For now, even '?' placeholder escaping is actually manually-printf'ed under the driver's hood, afaik, so in the end we send plain text to the server. SQLite probably avoids that via sqlite3_bind() call, which allows to pass SQLITE3_STATIC string args if you want, but that's the benefit of in-process engine.



You need some way of serializing your data structures to a wire format, and SQL has worked ok so far.

Besides a potential of a performance gain in parsing at the server side, I'm not quite sure there's much gain you would get - there might not be that much difference in serializing those data structures to "plain text" vs any other format you come up with.


See the part about support-costs in a different link.

But even more, I think it's "in the nature of programming" that for a given system you have some parts are regularly structured and externally visible but other parts that seem like they ought to be visible and changable from outside but which aren't and can't easily be made so.

This might be because they use intermediate variable or it might be because they have changed the implementation over time or for a variety of reasons.

And this ultimately comes down to the difference between the way intuitively you'd think X feature should be implemented and real, much-more-messy way X feature is actually implemented - the difference internals and an API.

Having internals and externals be equally easy to work with was the dream of the object orientation but sadly that has remained a fantasy and unfortunately looks like it will remain so.
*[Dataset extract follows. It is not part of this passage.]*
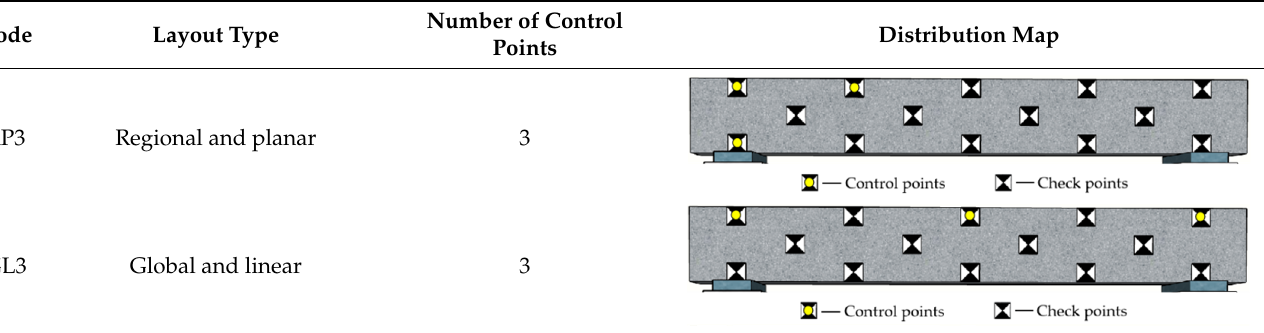
Table 2. Arrangement of reference points on the concrete beam.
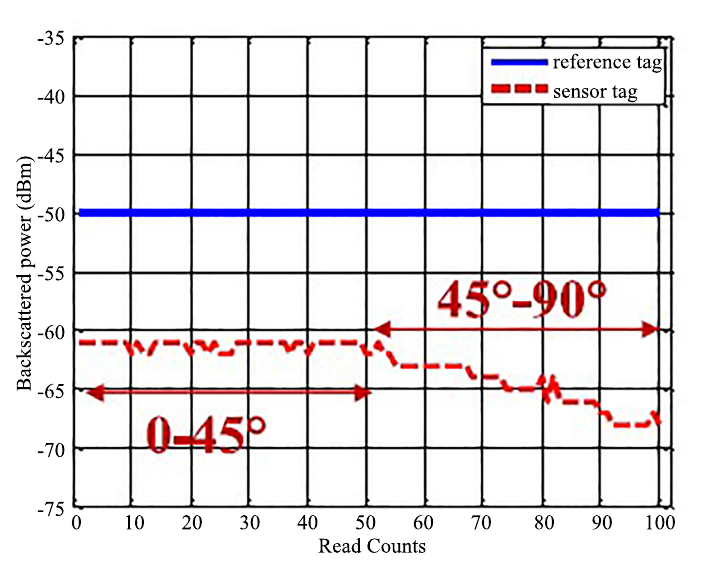
Figure 21. The results of a strain sensor showing varying RCS at different strain levels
I highly doubt that placeholders are interpolated into the SQL statement. Doing so will defeat the purpose of having them in the first place. Rather, they are tranferred out-of-band to the SQL "engine", as it were, and are used as straight up variables.


I checked it for PostgreSQL right now, and it seems that libpq can send them OOB via PQexecParams() and networked integer buffers. But that's not the case with OpenResty's pgmoon driver, which doesn't have such an interface. E.g. Lapis framework built on top of that simply escape_literal()-izes all arguments and interpolates right into query text. So, YMMW with specific (or generic) drivers.

Placeholders are there for those who tries to concatenate queries by hand; having them properly escaped in protocol should not defeat client-side security purpose.


You can never properly escape user input, so this escape_literal() is a ticking timebomb.


How come it's impossible to properly escape user input? I get that it's hard if the format is complex, but I don't see what makes it categorically impossible, especially for a simple format like an SQL string. You just double every single quote and then surround the whole thing with single quotes.


> ...every single quote...

And then you come across \u0027 and you're screwed.


Do you know any decent server that interprets 6-char \uxxxx sequences as part of its top-level query syntax? I mean, how do you safely pass '\u0027' literal to it anyway? If you can't, then its literals and escaping are broken by design, so it is good to know from the start of using it.

Edit: removed double backslash from literal to not confuse it with host language's escaping.


If you use a broken RDBMS, maybe. The standard is quite clear, and that certainly doesn't work in PortgreSQL.


Depends. Server-side prepare works the way you described while client-side prepare interpolates placeholder values. Both are widely used.


Having the interpolation done in one central place and coded by someone experienced sounds as good as OOB to me.


With that central place being?


Lapis db:query("? ?", a, b)

Edit: this call is most low-level db interface in lapis apps.